Foreign buyers are fleeing China for Bangladesh, Cambodia and Indonesia not just for cheaper labour but also because of rising tensions between the workers and their employers, in some cases because of poor corporate social responsibility on the part of the companies.
Swedish firm H&M, the world’s second-biggest clothing retailer, now sourced about 45 per cent of its needs from Bangladesh, and Cambodia’s share was growing, said Goran Larsen, a former chairman of the Swedish Textile Importers Association.
Larsen said the shift from China to other Asian countries had little to do with cost, although that had been widely perceived as a major reason.
“In simple garment manufacturing, the direct labour cost is rarely above 10 per cent of the FOB [free-on-board] price,” he said. “Today, we buy better products, produced under higher ethical standards, in Bangladesh than in China,” said Larsen, who has travelled in China as a buyer over the past 20 years.
His comments appear to be at odds with reports of fires and a factory collapse in Bangladesh within the past two years that killed many workers.
But Mainland Headwear, which operates factories in Shenzhen, Panyu in Guangzhou, and in Bangladesh, has seen the tightening in the requirements for fire equipment and building safety in the South Asian country.
“My new factory in Bangladesh has installed an automatic fire extinguisher and alarm system that connects to the central monitoring system in the fire department,” said Pauline Ngan Po-ling, the deputy chairman and managing director of Mainland Headwear. “The whole system cost north of HK$1 million.”
Ngan said that compared with Chinese workers, Bangladeshi and Vietnamese workers were more aware of their rights. “There are over 30 labour unions in Bangladesh, so labour rights are more protected in that country,” she said.
Larsen blamed the piece-rate system in China and unpredictable movements in the migrant workforce for uneven product quality and poor standards of corporate social responsibility.
In China, wages, especially for the textile and apparel industries, are mainly determined by the number of pieces done. In Bangladesh and other Asian countries, the workers were paid monthly salaries, Ngan said.
To earn more, Chinese workers are motivated to seek extra shifts that usually break the labour law. China has the toughest rules in the region regarding maximum working hours. It caps overtime at 36 hours a month, based on five workdays a week. Bangladesh’s limit is 50 hours a month, based on six workdays.
Some factories run by Chinese owners would not pay for extra shifts in full, and their workers were not covered by the required insurance, Ngan said. “So they can operate at costs some 35 per cent lower than those of us [who comply with the rules],” she said.
Ngan blamed the cutting of corners on the big multinational clients, which she said always demanded prices below the costs of factories that fully complied with regulations.
“The lower labour costs in Bangladesh and Cambodia offer more leeway for manufacturers to provide more benefits to their workers,” she said.

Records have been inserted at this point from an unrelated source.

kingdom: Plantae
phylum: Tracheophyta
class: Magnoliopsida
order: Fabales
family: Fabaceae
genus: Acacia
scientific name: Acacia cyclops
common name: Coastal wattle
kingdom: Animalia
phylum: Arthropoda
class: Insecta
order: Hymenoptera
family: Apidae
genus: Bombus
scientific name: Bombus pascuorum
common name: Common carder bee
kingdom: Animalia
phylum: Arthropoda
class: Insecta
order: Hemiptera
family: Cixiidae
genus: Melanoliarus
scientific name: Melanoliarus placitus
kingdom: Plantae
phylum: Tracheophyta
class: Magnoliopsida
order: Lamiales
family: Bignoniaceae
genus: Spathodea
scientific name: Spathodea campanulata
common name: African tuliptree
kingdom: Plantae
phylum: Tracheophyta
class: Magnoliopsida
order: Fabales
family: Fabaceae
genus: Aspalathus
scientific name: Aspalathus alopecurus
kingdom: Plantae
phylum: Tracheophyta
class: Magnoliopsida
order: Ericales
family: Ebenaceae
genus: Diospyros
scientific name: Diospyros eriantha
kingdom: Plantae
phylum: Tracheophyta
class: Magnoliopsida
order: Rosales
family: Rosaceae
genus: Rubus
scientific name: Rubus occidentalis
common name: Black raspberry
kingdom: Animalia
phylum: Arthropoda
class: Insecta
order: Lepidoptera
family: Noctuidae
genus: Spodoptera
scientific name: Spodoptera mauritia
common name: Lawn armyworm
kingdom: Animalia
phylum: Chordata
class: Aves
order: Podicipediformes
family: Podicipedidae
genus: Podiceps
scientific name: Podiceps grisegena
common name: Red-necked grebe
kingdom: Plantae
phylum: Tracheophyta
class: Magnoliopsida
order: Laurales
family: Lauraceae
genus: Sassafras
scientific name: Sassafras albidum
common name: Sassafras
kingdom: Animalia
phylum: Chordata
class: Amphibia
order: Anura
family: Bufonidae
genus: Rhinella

For example, Ngan has set up a charity fund for her 1,500 workers and their neighbourhoods in Bangladesh.
While enjoying a close relationship with her workers in Bangladesh, Ngan said her relationship with some of her Chinese employees had turned sour.
When she tried to relocate more than 100 workers from her Panyu factory to a nearby plant because the one in Panyu was too big for present levels of production, Ngan had a nasty surprise. The workers asked for termination fees that totalled about 2 million yuan (HK$2.54 million).
“It’s not reasonable. I didn’t fire them. I just wanted to relocate them to a factory just a 10-minute car ride away,” Ngan said.
The workers have filed their claims with the labour bureau.
Ngan said she would expand the workforce at the factory in Bangladesh to more than 4,000 while gradually scaling down the production line in Shenzhen.